Recorded information —
+ + +

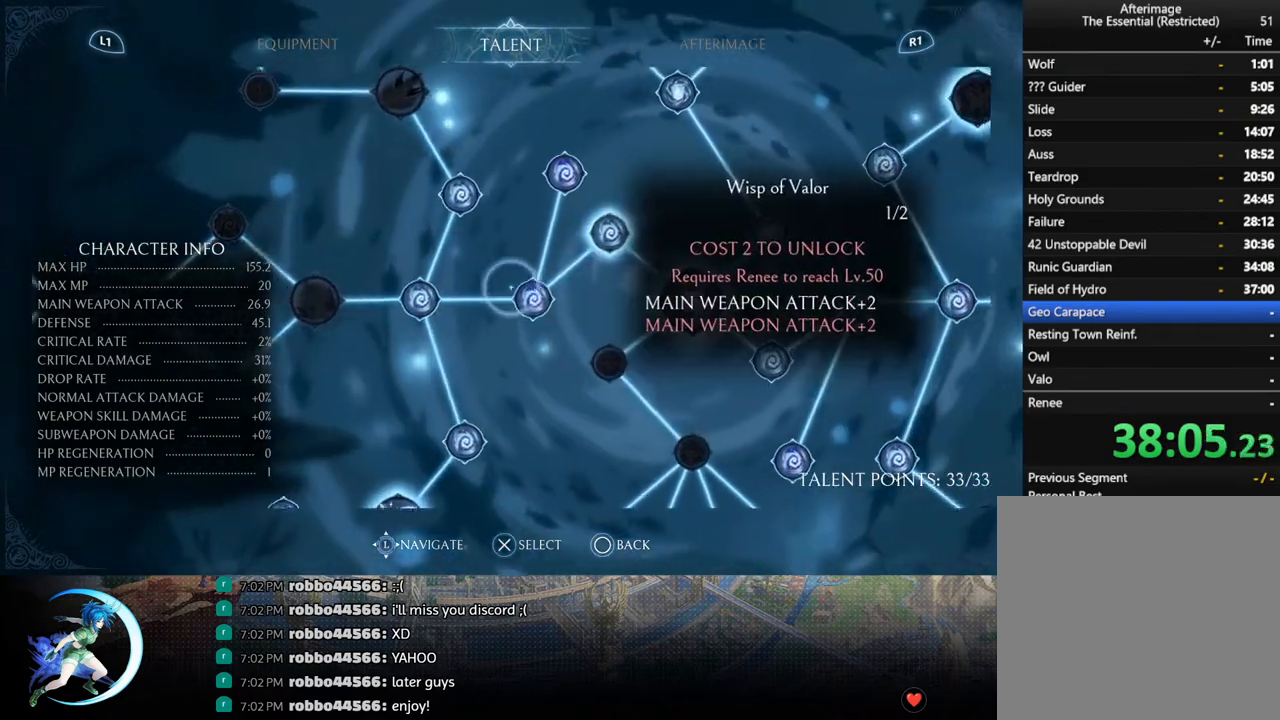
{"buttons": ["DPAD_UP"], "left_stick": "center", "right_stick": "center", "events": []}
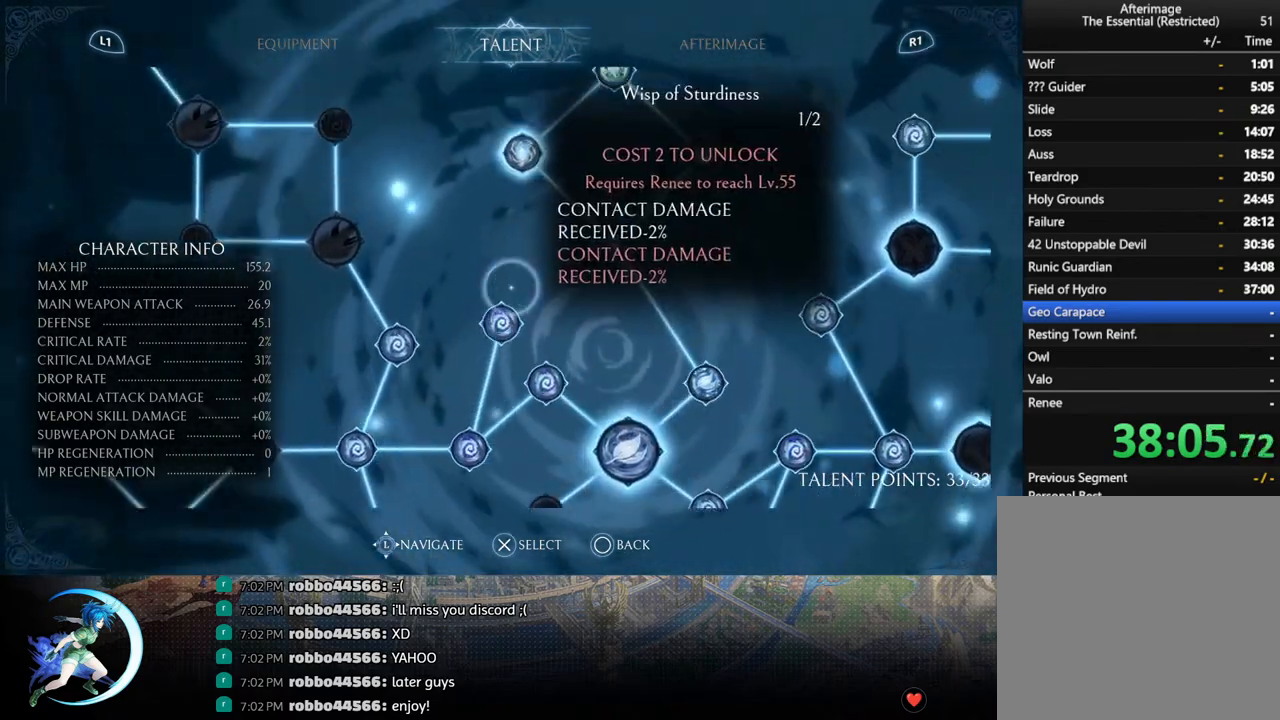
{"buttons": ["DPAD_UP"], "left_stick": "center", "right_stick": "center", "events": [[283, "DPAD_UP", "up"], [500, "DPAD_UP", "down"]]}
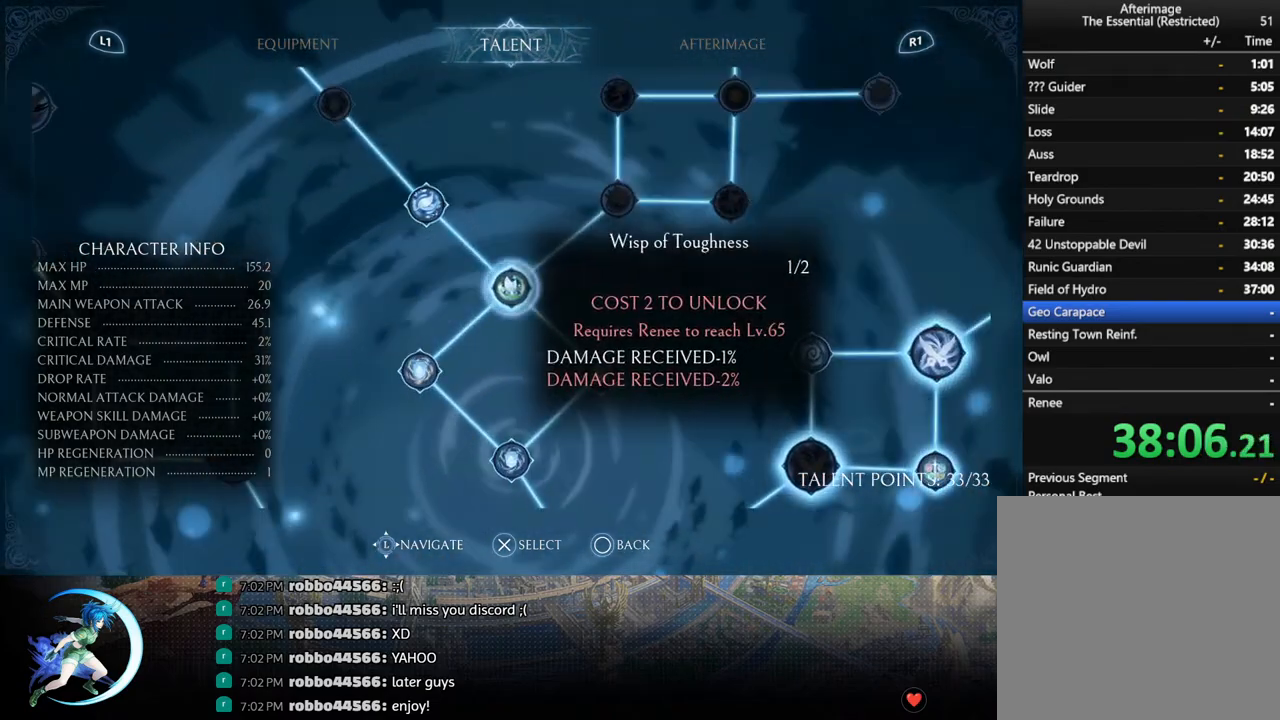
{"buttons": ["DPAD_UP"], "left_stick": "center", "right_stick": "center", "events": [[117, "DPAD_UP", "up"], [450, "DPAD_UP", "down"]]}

+ + +

Problem details —
Search the preceding listing for "down" and extract every line where it is found.

Written answer —
{"buttons": ["DPAD_UP"], "left_stick": "center", "right_stick": "center", "events": [[283, "DPAD_UP", "up"], [500, "DPAD_UP", "down"]]}
{"buttons": ["DPAD_UP"], "left_stick": "center", "right_stick": "center", "events": [[117, "DPAD_UP", "up"], [450, "DPAD_UP", "down"]]}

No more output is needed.